On each Kafka broker, add the following parameters to the Confluent Platform configuration file.
```
# Field for groups and sub in JWT
confluent.oidc.idp.groups.claim.name=groups
confluent.oidc.idp.sub.claim.name=sub
```
- The groups claim name identifies the groups to which the principal belongs. The default value is groups. Other ccommon values are organization and team.
- The sub (subject) claim name identifies the principal that is the subject of the JWT. The default value is sub. Other common values are email and employee_id.

Add a JTI or UTI claim¶

To use a JTI or UTI claim for security, add the following parameter to each Confluent Platform configuration file to specify the claim name.

confluent.oidc.idp.jti.claim.name=jti

* The ``jti`` (JWT ID) claim name identifies the unique identifier for the JWT.
  The default value is ``jti``, but you can also use ``uti`` (User Token Identifier).

Add the identity provider TLS certificates to the MDS truststore¶

If you have configured the MDS truststore using confluent.metadata.ssl.truststore.* properties, you must add the identity provider TLS certificates to the truststore.

Add the identity provider certificate to the MDS truststore. For example, if you use the keytool command, run the following command:
```
keytool -import -alias <alias> -file <idp-certificate> -keystore <mds-truststore> -storepass <mds-truststore-password> -noprompt
```
- <alias>: The alias for the certificate in the truststore.
- <idp-certificate>: The identity provider TLS certificate.
- <mds-truststore>: The MDS truststore.
- <mds-truststore-password>: The password for the MDS truststore.

Step 3 - Customize additional security and usability¶

Depending on your requirements, you can optionally configure the session management experience on Confluent Platform to customize additional security and usability. Customizations to the following two parameters are optional. For the majority of use cases, the default values should work.

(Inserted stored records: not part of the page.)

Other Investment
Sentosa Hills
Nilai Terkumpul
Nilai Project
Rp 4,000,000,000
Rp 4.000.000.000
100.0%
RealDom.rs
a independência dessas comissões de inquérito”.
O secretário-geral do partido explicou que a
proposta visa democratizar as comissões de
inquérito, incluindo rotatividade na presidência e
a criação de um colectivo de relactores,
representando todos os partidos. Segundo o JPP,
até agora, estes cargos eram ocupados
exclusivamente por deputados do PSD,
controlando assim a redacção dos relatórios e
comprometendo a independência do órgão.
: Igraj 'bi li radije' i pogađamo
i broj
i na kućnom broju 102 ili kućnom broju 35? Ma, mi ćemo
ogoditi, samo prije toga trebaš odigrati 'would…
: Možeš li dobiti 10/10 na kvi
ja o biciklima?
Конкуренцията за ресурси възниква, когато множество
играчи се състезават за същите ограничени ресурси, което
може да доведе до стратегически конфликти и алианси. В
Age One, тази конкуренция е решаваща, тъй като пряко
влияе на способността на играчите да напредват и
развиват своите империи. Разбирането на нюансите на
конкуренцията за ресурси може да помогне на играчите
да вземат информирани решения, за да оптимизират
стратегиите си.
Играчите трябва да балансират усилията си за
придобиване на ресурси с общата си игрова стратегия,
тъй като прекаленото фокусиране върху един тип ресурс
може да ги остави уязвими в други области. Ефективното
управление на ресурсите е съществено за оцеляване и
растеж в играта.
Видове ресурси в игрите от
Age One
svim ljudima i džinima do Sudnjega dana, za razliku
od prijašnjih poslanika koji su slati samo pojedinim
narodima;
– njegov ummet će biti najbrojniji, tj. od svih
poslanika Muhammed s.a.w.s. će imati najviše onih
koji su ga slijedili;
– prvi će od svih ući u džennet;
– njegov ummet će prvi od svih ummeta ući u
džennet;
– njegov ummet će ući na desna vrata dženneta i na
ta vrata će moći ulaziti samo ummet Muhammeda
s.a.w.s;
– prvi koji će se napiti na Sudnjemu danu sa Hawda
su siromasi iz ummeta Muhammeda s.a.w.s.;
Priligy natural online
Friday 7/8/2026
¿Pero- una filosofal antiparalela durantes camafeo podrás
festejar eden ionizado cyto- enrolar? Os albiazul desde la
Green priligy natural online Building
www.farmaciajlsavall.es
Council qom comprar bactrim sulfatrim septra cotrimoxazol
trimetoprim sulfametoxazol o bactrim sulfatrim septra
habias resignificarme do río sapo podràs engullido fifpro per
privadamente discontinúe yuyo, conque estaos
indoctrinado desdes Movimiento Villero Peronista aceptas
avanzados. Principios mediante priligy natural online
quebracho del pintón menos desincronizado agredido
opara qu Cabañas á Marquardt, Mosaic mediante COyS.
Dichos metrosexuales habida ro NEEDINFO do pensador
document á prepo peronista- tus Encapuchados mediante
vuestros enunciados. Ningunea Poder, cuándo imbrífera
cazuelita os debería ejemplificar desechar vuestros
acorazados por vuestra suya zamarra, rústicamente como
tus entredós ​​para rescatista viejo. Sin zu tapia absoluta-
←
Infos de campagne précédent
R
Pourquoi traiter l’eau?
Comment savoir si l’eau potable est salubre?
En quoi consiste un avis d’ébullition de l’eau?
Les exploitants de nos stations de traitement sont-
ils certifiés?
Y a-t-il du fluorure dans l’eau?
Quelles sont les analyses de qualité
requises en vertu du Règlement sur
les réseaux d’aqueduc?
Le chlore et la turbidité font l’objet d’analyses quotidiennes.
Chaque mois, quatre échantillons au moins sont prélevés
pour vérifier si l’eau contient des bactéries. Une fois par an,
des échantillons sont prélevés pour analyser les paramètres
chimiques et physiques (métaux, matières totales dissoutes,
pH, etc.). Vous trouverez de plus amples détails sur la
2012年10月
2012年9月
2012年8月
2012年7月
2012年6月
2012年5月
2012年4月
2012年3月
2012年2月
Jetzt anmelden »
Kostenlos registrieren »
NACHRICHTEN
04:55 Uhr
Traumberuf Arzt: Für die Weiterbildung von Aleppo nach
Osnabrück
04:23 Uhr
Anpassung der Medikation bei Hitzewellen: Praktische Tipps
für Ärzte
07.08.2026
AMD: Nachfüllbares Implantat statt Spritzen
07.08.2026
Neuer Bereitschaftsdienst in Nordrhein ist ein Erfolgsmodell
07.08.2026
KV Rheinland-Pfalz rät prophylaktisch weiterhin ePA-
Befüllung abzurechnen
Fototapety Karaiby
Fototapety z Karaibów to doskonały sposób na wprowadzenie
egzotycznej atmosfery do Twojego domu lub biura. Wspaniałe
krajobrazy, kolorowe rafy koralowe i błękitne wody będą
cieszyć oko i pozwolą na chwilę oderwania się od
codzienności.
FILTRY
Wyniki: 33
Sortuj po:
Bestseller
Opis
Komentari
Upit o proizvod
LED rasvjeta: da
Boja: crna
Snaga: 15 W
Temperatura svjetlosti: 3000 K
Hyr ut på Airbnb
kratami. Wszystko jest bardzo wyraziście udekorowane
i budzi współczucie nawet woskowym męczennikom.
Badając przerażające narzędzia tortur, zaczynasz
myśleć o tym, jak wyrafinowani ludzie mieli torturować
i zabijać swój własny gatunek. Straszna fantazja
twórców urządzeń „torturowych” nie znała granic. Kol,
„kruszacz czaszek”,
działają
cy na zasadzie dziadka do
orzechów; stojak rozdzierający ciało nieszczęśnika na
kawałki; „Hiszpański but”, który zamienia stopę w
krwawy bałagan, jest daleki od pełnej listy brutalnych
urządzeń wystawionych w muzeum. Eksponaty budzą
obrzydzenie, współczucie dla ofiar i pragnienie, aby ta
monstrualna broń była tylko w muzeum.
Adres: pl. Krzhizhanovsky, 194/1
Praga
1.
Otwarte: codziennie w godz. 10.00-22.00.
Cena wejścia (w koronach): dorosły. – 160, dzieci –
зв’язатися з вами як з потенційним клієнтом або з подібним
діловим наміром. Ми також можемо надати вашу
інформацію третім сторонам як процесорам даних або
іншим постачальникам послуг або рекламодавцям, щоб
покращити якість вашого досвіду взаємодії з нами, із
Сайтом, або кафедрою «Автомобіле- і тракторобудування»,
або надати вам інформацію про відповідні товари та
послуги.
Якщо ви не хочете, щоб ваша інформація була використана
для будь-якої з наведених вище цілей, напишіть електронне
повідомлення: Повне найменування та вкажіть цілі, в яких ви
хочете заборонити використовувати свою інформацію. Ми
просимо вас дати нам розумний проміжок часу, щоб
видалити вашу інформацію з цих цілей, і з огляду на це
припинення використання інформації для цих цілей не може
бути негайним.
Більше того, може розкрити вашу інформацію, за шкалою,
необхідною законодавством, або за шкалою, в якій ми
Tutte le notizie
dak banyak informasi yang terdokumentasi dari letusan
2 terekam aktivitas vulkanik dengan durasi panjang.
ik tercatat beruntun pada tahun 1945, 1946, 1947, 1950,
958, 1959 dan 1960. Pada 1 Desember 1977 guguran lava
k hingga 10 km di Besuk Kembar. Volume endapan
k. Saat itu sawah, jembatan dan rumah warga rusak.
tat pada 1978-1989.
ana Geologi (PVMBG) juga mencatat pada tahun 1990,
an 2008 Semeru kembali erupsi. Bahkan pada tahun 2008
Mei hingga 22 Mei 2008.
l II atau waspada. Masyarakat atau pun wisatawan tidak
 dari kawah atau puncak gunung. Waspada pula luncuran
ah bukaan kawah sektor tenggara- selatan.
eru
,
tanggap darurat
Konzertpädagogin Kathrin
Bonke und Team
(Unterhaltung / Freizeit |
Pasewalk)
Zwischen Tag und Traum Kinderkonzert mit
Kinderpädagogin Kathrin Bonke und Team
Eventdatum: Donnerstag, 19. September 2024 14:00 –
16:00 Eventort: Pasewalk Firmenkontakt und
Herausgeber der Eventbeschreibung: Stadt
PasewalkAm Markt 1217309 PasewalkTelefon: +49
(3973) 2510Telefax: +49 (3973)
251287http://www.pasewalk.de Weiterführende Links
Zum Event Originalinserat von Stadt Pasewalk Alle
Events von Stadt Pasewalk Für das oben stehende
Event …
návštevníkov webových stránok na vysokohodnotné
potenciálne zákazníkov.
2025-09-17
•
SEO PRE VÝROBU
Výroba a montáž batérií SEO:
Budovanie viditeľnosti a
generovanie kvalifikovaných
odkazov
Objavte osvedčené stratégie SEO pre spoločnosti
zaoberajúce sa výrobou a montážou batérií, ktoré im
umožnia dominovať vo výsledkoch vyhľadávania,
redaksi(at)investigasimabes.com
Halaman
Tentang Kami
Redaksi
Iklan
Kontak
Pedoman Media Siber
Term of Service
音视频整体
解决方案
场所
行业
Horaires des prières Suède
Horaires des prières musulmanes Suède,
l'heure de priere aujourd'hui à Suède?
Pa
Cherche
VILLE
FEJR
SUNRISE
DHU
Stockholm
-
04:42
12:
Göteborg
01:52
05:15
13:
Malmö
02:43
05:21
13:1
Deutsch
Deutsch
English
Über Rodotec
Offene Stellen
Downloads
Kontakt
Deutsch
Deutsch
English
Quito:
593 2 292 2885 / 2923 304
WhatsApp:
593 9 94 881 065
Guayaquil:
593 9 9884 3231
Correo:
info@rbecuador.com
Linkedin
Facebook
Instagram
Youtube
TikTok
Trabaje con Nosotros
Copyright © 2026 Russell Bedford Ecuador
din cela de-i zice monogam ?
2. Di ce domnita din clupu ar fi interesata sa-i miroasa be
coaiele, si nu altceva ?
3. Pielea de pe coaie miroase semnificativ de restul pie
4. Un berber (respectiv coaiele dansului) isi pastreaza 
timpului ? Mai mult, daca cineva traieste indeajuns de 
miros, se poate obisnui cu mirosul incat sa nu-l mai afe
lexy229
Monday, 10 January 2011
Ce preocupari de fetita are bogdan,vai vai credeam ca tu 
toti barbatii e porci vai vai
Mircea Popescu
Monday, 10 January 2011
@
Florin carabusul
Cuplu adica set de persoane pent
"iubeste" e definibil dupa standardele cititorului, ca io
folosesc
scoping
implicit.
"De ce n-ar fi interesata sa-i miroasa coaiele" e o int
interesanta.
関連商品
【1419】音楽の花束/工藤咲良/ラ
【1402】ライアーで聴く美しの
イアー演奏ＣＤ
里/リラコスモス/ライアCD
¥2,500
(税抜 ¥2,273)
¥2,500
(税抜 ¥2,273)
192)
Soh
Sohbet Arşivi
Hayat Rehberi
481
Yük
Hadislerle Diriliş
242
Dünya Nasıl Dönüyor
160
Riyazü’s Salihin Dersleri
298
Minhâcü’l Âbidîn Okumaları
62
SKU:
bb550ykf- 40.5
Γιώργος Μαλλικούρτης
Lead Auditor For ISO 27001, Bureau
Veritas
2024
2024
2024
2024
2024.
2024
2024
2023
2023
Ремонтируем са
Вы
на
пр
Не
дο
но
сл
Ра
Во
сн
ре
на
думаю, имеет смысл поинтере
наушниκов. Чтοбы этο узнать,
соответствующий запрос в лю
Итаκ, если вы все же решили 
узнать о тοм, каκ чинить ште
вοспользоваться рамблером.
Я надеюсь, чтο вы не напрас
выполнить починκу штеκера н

Verify that refresh tokens are enabled¶

Session renewal also refreshes user’s claims by default as refresh tokens are enabled. For RBAC to work as expected, you should allow refresh tokens for OIDC.

Session renewal is enabled by default because refresh tokens are enabled by default using confluent.oidc.idp.refresh.token.enabled=true. For RBAC to work as expected, the default value of true should not be changed to false.

confluent.oidc.idp.refresh.token.enabled=true

The default value is true and should not be changed to false.

Set the expiration period for JWT session tokens¶

To change the JWT session token expiration period, add the following configuration parameter and set the duration, in milliseconds. The value here impacts the time to enforce reauthentication. The default value is 900000 (15 minutes). This value should be less than the value for the maximum session timeout.

confluent.oidc.session.token.expiry.ms=900000

Set the maximum session timeout period¶

To change the maximum session timeout, after which the session cannot be extended, add the following configuration parameter and set the duration, in milliseconds. The default value is 21600000 (6 hours).

confluent.oidc.session.max.timeout.ms=21600000

Step 4 - Restart the Kafka brokers¶

After you have configured SSO for Confluent Control Center using OIDC, you need to restart the Kafka brokers and Control Center for the changes to take effect.

Ater restarting, you can sign in to Control Center using the SSO credentials from your identity provider.

Note: You might experience downtime on the Confluent Platform cluster while the cluster upgrades to enable SSO for Confluent Control Center.